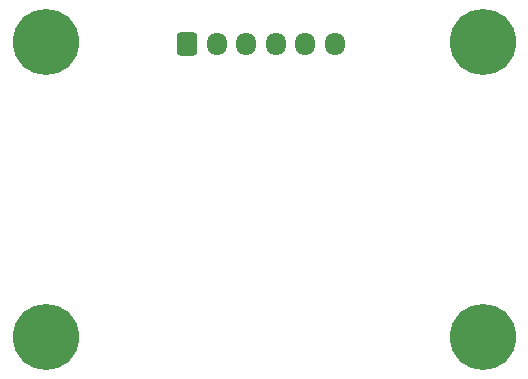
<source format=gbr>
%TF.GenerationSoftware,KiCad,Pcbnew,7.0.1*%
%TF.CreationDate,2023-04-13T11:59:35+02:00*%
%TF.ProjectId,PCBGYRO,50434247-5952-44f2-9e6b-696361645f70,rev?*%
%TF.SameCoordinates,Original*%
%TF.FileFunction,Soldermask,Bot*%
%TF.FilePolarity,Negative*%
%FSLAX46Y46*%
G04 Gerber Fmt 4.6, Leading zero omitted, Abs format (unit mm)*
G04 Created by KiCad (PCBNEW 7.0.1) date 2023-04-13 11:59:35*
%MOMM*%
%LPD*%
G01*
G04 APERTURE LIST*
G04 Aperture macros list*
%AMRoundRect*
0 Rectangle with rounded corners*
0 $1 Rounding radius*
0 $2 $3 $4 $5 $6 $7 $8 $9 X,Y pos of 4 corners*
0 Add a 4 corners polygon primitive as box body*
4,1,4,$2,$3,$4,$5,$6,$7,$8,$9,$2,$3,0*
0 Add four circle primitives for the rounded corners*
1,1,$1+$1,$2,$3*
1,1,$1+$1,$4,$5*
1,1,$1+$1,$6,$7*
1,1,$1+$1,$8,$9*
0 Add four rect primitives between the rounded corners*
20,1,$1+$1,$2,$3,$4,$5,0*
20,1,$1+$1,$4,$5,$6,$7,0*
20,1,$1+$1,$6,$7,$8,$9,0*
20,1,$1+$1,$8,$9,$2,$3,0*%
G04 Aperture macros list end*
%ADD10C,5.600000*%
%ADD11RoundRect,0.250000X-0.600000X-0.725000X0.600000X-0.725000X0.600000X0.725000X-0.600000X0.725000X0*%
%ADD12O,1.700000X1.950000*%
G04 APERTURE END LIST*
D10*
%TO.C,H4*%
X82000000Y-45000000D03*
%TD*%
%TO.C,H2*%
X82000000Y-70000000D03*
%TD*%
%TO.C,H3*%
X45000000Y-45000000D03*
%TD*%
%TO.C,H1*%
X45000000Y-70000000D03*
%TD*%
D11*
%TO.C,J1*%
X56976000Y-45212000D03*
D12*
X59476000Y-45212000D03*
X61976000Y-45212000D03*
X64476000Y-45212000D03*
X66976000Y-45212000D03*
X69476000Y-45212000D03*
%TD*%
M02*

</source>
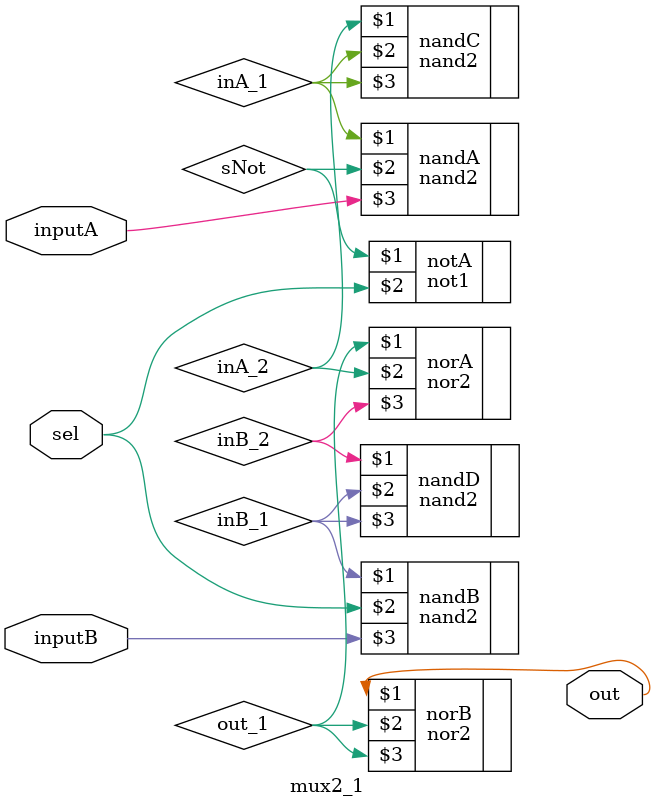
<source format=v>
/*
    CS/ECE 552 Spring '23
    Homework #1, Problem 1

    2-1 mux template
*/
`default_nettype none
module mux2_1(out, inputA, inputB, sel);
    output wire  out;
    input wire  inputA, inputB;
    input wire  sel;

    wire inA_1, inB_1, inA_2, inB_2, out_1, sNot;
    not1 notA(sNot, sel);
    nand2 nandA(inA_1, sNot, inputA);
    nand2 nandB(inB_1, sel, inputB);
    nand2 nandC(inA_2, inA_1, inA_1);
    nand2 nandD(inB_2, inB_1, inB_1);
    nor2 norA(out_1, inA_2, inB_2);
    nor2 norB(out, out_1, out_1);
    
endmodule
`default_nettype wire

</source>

---

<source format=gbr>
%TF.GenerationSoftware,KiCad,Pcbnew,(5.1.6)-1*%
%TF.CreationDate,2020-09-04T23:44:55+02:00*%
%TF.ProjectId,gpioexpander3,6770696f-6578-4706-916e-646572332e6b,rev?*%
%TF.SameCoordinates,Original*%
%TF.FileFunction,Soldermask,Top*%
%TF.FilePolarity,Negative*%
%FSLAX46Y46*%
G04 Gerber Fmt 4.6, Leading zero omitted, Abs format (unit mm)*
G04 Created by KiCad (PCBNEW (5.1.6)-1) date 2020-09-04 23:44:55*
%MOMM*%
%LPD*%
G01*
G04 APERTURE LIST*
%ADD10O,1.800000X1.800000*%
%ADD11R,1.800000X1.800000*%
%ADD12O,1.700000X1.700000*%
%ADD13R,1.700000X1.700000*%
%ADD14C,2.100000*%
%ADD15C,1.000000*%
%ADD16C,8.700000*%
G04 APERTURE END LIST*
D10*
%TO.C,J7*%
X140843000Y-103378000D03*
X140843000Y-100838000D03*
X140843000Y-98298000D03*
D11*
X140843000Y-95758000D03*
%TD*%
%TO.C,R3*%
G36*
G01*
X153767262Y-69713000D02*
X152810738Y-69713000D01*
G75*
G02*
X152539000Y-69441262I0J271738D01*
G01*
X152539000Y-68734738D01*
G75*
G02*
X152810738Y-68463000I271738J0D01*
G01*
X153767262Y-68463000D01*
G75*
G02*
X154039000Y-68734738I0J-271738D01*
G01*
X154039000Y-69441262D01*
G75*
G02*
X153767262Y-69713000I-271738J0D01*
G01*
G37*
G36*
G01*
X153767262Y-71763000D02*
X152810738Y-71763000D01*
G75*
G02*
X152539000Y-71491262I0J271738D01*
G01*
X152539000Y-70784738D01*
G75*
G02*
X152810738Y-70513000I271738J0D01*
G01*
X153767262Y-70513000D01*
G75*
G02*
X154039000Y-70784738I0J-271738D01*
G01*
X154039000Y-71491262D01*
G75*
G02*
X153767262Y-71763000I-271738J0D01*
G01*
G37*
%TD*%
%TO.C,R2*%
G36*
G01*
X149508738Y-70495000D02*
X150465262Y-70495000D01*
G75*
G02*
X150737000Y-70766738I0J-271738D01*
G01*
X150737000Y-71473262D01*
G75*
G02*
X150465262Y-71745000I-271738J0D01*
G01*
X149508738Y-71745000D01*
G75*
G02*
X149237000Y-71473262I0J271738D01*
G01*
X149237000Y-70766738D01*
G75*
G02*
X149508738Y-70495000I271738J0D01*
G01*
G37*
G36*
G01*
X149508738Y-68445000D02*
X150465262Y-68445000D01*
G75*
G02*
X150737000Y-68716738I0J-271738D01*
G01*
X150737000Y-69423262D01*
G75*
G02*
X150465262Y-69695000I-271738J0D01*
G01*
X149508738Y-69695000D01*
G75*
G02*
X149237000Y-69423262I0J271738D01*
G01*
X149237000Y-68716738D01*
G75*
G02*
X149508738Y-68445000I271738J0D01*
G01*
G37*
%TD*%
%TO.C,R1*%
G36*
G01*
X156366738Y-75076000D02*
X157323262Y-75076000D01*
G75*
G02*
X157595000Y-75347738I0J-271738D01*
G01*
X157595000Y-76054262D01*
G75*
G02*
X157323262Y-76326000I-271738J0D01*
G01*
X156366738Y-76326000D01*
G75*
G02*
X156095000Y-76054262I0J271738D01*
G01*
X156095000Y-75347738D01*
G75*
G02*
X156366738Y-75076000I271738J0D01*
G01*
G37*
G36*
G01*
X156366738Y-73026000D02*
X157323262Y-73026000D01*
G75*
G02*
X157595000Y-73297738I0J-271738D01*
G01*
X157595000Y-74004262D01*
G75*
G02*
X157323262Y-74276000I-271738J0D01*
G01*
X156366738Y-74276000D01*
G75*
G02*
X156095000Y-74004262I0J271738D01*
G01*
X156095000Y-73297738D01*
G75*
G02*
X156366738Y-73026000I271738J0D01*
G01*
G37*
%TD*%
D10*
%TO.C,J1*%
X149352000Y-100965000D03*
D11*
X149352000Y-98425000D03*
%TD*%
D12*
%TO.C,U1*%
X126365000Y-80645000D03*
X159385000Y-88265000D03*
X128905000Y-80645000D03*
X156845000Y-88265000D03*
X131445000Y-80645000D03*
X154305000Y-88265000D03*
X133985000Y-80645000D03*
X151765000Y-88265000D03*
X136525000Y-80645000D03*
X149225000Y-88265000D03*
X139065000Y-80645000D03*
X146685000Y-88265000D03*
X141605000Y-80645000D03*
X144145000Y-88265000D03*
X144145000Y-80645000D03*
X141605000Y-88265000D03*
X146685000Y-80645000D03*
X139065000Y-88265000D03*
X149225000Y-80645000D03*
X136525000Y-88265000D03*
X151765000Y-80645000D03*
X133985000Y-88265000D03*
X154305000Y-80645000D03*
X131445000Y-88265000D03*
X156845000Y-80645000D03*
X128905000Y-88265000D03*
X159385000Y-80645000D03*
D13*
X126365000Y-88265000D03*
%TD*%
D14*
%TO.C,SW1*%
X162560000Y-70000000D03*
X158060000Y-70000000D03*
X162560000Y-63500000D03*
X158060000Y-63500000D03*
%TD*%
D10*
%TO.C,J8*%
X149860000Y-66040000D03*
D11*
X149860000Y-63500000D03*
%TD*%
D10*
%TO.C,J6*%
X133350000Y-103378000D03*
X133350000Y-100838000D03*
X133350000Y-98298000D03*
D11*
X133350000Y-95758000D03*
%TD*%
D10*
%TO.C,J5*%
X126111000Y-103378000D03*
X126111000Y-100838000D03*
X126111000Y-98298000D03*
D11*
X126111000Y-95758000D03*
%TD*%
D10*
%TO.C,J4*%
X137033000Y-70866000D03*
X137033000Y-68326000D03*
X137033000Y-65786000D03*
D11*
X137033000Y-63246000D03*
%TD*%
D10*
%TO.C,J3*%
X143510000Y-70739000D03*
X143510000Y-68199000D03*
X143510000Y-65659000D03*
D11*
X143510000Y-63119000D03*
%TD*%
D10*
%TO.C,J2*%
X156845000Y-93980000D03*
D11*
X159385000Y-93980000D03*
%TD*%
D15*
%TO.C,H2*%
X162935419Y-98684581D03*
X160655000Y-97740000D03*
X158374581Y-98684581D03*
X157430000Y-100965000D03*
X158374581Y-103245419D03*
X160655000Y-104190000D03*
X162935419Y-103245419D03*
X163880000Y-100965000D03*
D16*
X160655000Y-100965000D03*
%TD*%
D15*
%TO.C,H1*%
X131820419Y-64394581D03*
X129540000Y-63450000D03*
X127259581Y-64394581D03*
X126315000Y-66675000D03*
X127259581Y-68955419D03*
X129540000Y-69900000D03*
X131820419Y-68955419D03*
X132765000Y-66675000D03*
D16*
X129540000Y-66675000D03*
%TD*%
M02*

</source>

## Work task
Tally the lines in the records above that contain the word "CreationDate". Write the number and nothing else.

## Result below
2